→ WRITTEN TASK 1
Update the dataset entries from the line containing "family: Cortinariaceae" through the end of the records, both ends included, so that "scientific name" becomes "taxon name" and nothing else changes. Return only those lines.

→ PAGE
- - - - -
The tragic thing is that because my wife is English, and therefore beyond the reach of reason where saltwater is concerned, she really will think it's fun. Frankly, I have never understood the British attachment to the seaside.

Iowa, where I grew up, is a thousand miles from the nearest ocean, so to me the word "ocean" suggests alarming things like riptides and undertows. (I expect people in New York suffer similar terrors when you mention words such as "cornfields" and "county fair".) Lake Ahquabi, where I did all my formative swimming and sunburning, may not have the romance of Cape Cod or the grandeur of the rock-ribbed coast of Maine, but then neither did it grab you by the legs and carry you off helplessly to Newfoundland. No, you may keep the sea, as far as I am concerned, and every drop of water in it.

So when, last weekend, my wife suggested that we take a drive to the ocean, I put my foot down and said, "Never - absolutely not," which is of course why we ended up, three hours later, at Kennebunk Beach in Maine. Now you may find this hard to believe, given the whirlwind of adventure that has been my life, but in all my years I had been to American ocean beaches just twice - once in California when I was 12 and managed to scrape all the skin from my nose by mistiming a retreating wave as only someone from Iowa can and diving headlong into bare, gritty sand, and once in Florida when I was a college student and far too intoxicated to notice a landscape feature as subtle as an ocean.
- - - - -
→ WRITTEN TASK 2
Reproduce the seaside passage word for word, between "The tragic thing" and "to the seaside.", inclusive.

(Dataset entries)
- - - - -
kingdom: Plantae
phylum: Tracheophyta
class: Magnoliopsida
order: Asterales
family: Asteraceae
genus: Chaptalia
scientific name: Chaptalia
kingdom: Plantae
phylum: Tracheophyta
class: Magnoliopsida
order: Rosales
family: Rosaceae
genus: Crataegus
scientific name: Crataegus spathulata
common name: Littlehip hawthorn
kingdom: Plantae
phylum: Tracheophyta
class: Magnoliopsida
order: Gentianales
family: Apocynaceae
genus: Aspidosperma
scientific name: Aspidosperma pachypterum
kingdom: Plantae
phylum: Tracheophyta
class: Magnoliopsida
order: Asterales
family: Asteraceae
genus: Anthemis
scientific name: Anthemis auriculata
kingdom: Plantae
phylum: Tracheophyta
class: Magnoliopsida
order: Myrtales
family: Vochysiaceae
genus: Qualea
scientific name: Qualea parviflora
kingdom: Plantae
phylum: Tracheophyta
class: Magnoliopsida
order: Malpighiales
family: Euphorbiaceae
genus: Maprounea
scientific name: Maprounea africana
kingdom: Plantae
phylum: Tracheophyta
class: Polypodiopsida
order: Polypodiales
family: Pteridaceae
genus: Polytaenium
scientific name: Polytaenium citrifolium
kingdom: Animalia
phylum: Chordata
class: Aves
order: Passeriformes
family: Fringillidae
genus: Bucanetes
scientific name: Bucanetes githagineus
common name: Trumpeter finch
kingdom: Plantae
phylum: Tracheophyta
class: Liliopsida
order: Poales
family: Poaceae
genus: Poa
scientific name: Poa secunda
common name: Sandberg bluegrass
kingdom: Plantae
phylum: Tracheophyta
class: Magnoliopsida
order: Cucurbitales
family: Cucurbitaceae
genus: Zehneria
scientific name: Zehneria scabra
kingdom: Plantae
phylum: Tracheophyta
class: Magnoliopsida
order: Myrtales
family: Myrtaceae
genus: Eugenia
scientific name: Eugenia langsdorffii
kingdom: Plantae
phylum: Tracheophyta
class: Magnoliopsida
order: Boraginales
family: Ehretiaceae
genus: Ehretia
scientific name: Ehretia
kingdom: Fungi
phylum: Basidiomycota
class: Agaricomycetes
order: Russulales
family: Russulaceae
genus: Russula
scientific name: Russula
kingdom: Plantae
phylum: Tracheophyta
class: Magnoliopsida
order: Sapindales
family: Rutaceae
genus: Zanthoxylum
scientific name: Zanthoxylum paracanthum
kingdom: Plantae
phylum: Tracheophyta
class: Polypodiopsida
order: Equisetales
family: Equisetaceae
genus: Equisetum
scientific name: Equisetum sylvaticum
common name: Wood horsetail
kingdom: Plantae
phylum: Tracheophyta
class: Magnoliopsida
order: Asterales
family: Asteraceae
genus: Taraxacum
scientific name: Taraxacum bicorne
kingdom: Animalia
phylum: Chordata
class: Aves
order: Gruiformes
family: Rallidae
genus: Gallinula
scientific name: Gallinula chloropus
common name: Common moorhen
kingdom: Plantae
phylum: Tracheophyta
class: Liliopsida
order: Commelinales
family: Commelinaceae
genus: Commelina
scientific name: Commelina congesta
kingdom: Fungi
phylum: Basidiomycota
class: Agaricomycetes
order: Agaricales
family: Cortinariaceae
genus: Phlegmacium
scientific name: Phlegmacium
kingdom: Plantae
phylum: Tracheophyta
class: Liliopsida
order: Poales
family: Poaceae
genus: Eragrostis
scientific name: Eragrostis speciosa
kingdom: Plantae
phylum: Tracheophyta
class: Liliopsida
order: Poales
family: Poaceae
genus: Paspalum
- - - - -
→ RIGHT ANSWER 1
family: Cortinariaceae
genus: Phlegmacium
taxon name: Phlegmacium
kingdom: Plantae
phylum: Tracheophyta
class: Liliopsida
order: Poales
family: Poaceae
genus: Eragrostis
taxon name: Eragrostis speciosa
kingdom: Plantae
phylum: Tracheophyta
class: Liliopsida
order: Poales
family: Poaceae
genus: Paspalum

→ RIGHT ANSWER 2
The tragic thing is that because my wife is English, and therefore beyond the reach of reason where saltwater is concerned, she really will think it's fun. Frankly, I have never understood the British attachment to the seaside.